Bienvenue à l'ère du Big Stupid en Amérique

le Capitole des États-Unis

Illustration photographique de Paul Sahre

Ici, aux États-Unis, nous faisons les choses en grand et de manière mortelle. L'industrie du tabac n'aurait pu naître que du sol de Caroline du Nord, des généreux programmes de soutien des prix du gouvernement américain et de la tendance autodestructrice des Américains. Le développement du réseau autoroutier inter-États dans les années 1950 a certainement aidé les trois grands constructeurs automobiles – GM, Ford et Chrysler, aujourd'hui Stellantis – et notre aversion pour le train à grande vitesse continue de jouer en leur faveur. D'importantes subventions gouvernementales ont permis à l'industrie pharmaceutique de devenir une industrie pesant des milliers de milliards de dollars, bien qu'elle n'ait pas été assez agile pour avoir choisi « Stellantis » comme nom d'un médicament contre les troubles de l'érection.
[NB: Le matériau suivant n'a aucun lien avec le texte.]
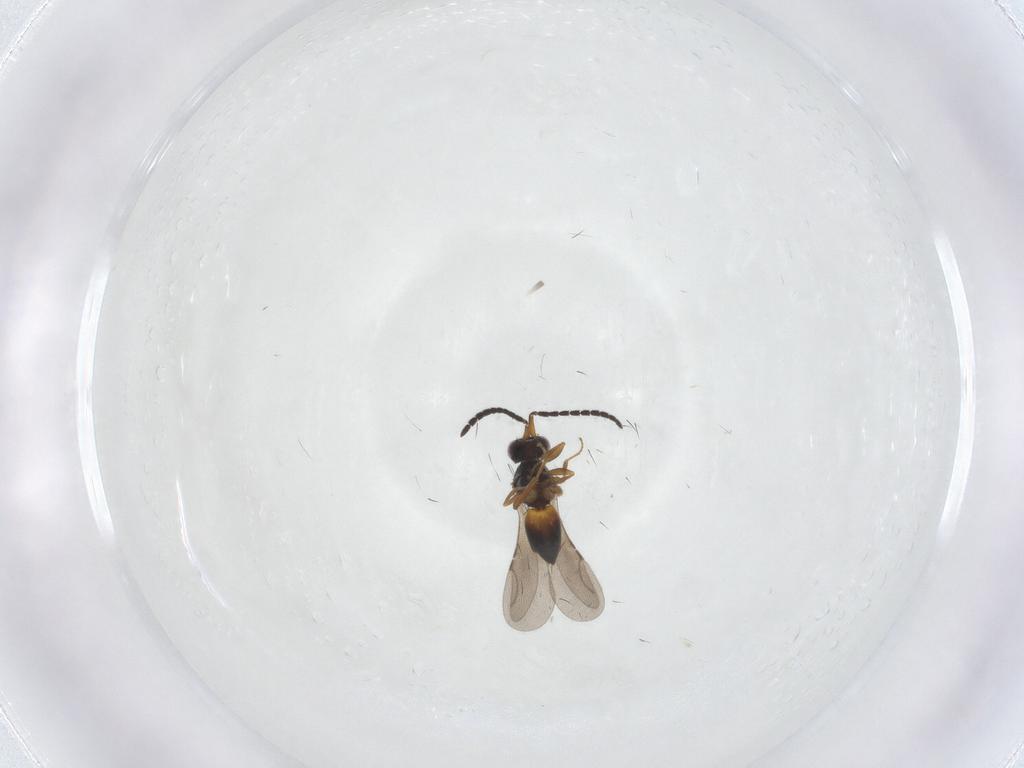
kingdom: Animalia
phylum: Arthropoda
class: Insecta
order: Hymenoptera
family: Ceraphronidae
Mais nous vivons une période d'austérité dans le pays le plus riche que le monde ait jamais connu, et nous réduisons nos dépenses. Pas dans les contrats de défense ni dans les sorties de golf présidentielles, bien sûr ; elles sont vitales pour la sécurité nationale. Au lieu de cela, nous supprimons les études scientifiques, les bourses de recherche, les programmes d'aide financière universitaire, les soins de santé pour les plus démunis, l'aide étrangère, et bien plus encore. Dans le même temps, nous livrons nos institutions à des gens qui ne savent qu'en faire, à part les laisser mourir de faim. Et nous adoptons une position défensive face aux étudiants internationaux les plus brillants et les plus ambitieux du monde. Conséquence immédiate : la grandeur de l'Amérique est absente.
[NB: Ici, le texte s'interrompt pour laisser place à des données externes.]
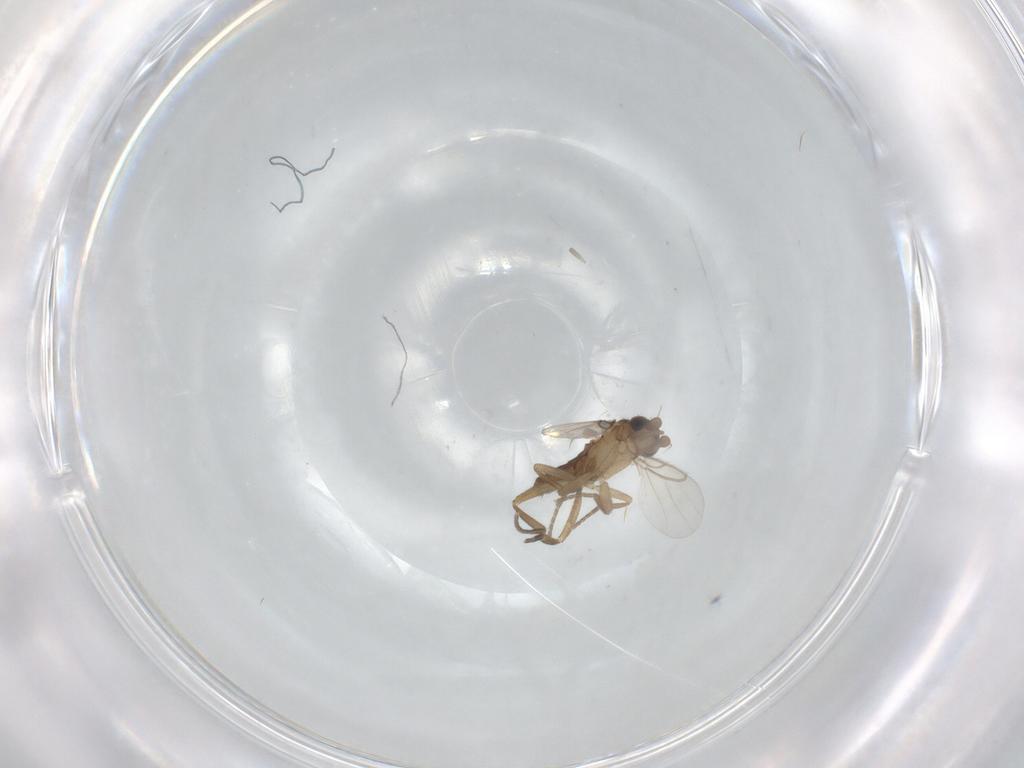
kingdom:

Mais nous sommes encore assez intelligents pour savoir que la nature a horreur du vide, et quelque chose a déjà rempli le vide laissé par nos objectifs les plus nobles, nos normes les plus élevées et notre domination de longue date dans l’éducation et l’entrepreneuriat.

C'est vraiment stupide. Et ça va nous tuer.
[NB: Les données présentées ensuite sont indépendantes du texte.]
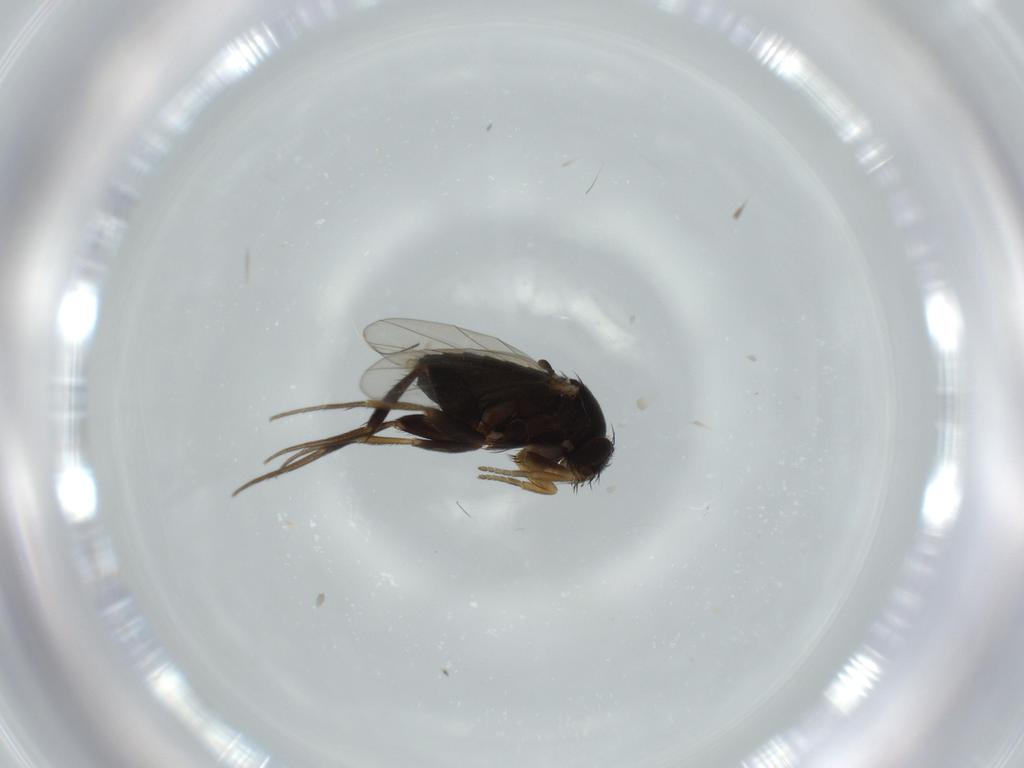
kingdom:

Voici l'essentiel : Elon Musk et son ministère de l'Efficacité gouvernementale ont, selon leurs estimations, réduit les budgets fédéraux de 150 milliards de dollars. C'est bien moins que les 2 000 milliards de dollars initialement promis, mais c'est quand même beaucoup. (Et honnêtement, compte tenu des extravagances liées à la kétamine, 7,5 % de la promesse initiale semblent tout à fait corrects.) Une grande partie de ces coupes provient du secteur scientifique : programmes de recherche, subventions et bourses. Les essais de traitements contre le cancer et le sida ont été gelés, alors même que ces traitements semblent à portée de main.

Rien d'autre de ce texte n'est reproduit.